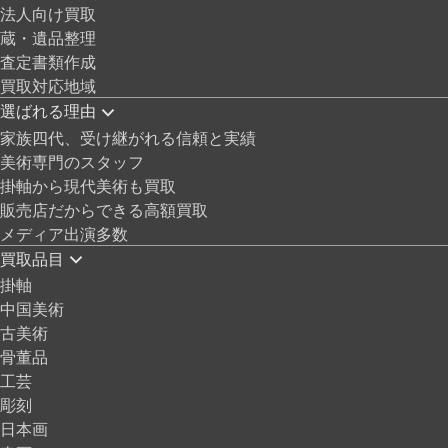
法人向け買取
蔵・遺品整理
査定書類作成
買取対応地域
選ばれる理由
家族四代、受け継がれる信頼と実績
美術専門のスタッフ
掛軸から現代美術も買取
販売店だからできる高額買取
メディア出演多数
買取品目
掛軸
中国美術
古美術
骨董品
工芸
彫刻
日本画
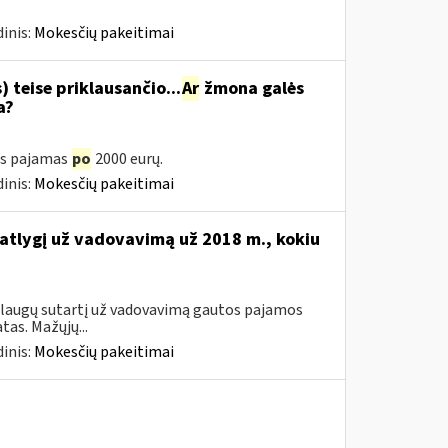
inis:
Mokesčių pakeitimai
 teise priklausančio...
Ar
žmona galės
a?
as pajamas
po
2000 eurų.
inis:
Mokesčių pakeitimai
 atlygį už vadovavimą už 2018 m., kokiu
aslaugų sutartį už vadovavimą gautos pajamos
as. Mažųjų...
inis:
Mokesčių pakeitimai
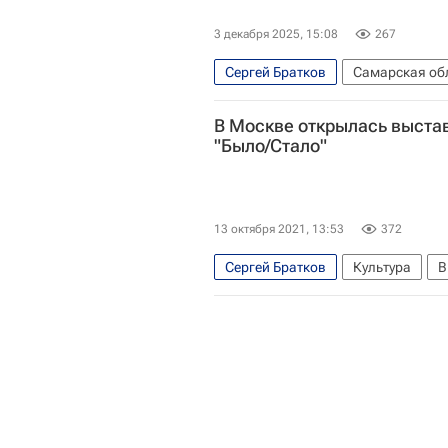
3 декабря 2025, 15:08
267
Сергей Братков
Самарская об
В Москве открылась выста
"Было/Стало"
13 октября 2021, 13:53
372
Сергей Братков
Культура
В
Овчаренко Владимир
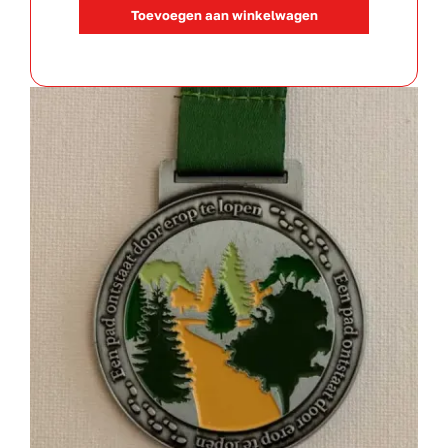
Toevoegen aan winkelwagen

---

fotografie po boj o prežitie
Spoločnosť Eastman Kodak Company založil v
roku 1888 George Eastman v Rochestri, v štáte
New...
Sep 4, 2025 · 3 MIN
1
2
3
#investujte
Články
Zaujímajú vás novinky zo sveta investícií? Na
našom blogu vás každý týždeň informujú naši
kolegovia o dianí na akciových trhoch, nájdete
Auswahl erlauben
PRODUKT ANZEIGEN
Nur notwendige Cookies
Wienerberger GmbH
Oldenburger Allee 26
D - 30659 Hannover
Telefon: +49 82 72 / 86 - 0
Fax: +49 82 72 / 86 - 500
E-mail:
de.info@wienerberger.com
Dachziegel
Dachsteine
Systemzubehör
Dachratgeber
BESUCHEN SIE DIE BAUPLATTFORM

--

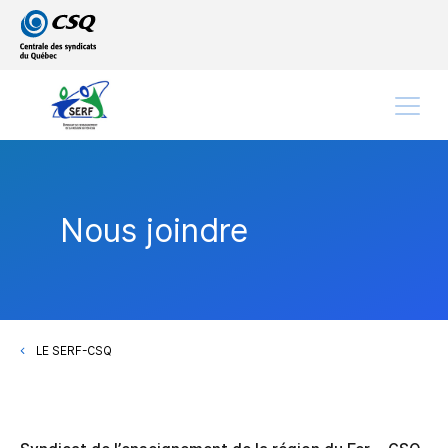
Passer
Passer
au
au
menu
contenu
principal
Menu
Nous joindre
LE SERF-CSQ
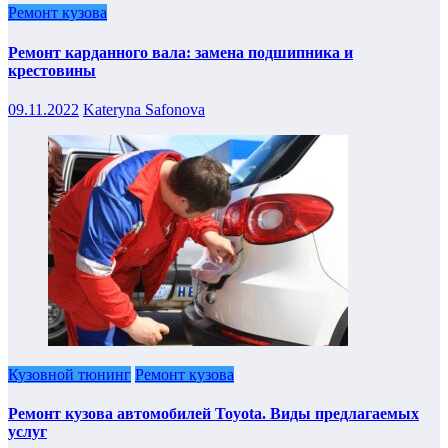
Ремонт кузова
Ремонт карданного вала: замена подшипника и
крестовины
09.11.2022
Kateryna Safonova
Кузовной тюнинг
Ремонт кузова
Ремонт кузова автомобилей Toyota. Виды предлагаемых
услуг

» **TASK DETAILS**: Give back, unchanged, the run of lines in the listing above that begins at the line containing "de.info@wienerberger.com" and ends at the line containing "BESUCHEN SIE DIE BAUPLATTFORM", both included.

» **ANSWER SPACE**:
de.info@wienerberger.com
Dachziegel
Dachsteine
Systemzubehör
Dachratgeber
BESUCHEN SIE DIE BAUPLATTFORM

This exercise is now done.